Güncelleme Tarihi:
Günümüzün önemli sağlık sorunları arasında yer alan obezite (şişmanlık) ile ilgili Türkiye'de ilk kez ‘Ulusal Obezite Rehberi’ hazırlandı.
Türkiye Endokrinoloji ve Metabolizma Derneği Obezite ve Lipid Metabolizması Çalışma Grubu tarafından hazırlanan rehber, hekimlere dağıtılacak. Türkiye'de obezite tanı ve tedavisinde standartlaşma sağlamak amacını taşıyan rehber, 10 bin adet basıldı. Rehberi hazırlayan grubun başkanı Prof. Dr. Üstün Korugan, Knoll Alman İlaç'ın sponsorluğunda hazırlanan rehberin, Dünya Sağlık Örgütü'nün gerçekleştirdiği çalışmanın yanında, İngiltere, İskoçya, Almanya ve ABD'den sonra 5'inci örnek olduğunu söyledi. Çok sayıda zayıflama merkezinin zayıflamak isteyenleri istismar ettiğini belirten Prof. Dr. Korugan, ‘‘Beraberinde pek çok sağlık sorunu riskini getiren obezitenin tedavisinde yüzde 5-10 oranında kalıcı kilo kaybına dayanan Sağlıklı Kilo Kontrolü Programı'nın, Türkiye'nin her yanında standart yöntemlerle uygulanmasını sağlıyor’’ dedi.
Rehberden seçmeler
Obezite vücuttaki yağ miktarının normalden fazla olduğu durumdur. Ancak ideal ağırlığın üzerinde olmak her zaman obez (şişman) olmak anlamına gelmez. Örneğin kasları çok gelişmiş bir atletin ağırlığı, ideal ağırlığın üzerinde olabilir. Ama beden yağ dokusu normaldir.
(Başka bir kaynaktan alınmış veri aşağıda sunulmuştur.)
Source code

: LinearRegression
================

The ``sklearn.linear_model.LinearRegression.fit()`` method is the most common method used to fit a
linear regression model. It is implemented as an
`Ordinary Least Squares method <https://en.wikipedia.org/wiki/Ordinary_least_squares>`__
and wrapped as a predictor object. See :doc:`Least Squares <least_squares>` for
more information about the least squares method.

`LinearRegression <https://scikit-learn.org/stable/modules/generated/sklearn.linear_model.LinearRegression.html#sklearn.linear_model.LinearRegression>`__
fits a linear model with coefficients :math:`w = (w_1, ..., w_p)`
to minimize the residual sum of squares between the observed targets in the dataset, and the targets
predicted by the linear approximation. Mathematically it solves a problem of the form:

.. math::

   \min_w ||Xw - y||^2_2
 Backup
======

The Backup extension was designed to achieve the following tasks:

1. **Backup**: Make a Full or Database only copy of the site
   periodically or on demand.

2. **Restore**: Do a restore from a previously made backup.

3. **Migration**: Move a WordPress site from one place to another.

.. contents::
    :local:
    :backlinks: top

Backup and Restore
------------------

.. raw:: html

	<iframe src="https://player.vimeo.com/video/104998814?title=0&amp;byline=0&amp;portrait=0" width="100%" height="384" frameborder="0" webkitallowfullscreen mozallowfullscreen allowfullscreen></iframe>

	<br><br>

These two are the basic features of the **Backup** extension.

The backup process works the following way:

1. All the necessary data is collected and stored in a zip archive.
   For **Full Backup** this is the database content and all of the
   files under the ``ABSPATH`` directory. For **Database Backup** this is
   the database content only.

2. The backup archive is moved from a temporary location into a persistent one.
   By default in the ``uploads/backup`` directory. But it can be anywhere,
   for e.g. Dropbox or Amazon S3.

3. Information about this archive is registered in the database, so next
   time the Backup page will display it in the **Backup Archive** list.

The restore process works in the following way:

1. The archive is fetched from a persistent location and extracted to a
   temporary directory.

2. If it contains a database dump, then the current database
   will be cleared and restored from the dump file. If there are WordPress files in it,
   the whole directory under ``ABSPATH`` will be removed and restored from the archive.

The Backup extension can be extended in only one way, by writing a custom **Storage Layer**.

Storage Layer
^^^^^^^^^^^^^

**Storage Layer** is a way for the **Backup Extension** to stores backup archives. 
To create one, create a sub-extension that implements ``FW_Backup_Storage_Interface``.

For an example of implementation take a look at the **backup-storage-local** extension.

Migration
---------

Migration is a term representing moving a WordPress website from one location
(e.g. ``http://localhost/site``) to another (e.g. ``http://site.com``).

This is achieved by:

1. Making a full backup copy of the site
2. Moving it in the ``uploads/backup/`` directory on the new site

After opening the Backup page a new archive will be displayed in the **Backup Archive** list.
Şişmanlığı ölçmek için en güvenilir yöntemlerden biri ‘vücut kitle indeksi’nin ölçülmesi (ağırlık (kg)/boy2(metrekare)). Vücut kitle indeksinin 19-25 arasında olması normal, üstü ise şişmanlık anlamına geliyor. Örneğin, 76 kilo ağırlığında ve 1.73 santimetre boyunda birinin vücut kitle indeksi, 76/1.73*1.73=25.4. (normalin biraz üstü)
Vücut ağırlığında 10 kiloluk azalmayla bile, tüm ölümlerde yüzde 20, diyabetle ilişkili ölümlerde yüzde 30, şişmanlıkla ilgili kanserlerden ölümlerde yüzde 40 azalma olur. Kan basıncı olumlu etkilenir. Kolestrol yüzde 10 azaltır.,
1960'lardan beri yapılan çalışmalara göre toplumdaki aşırı kilolu insan sayısı sürekli artıyor. Gelişmiş Batı toplumlarında ve ABD'de toplumun yüzde 50'si kilolu, yüzde 20'si ise obez olarak saptandı.
Şişmanlık, hipertansiyon, dislipidemi, tip 2 diyabet, koroner damar hastalığı, akut miyokard infarktüsü, osteoartrit, uyku apnesi, solunum yetersizlikleri, meme, prostat ve kolon kanserleri riskini artırıyor.
Genetik yatkınlık, egzersiz, besin tüketimi sırasında harcanan enerjinin düşüklüğü, psikolojik etkenler, çevresel etkenler, hormonal ve metabolik bozukluklar obeziteyi ortaya çıkarır ve sürdürür.
Tarihte 25 bin yıllık taş devri kalıntılarında obezitenin kanıtları bulunuyor. 2 bin yıl önce Hipokrat tarafından tespit edilen sağlığa olumsuz etkilerine rağmen bu sorun ancak son yıllarda ‘kısmen’ anlaşılabildi.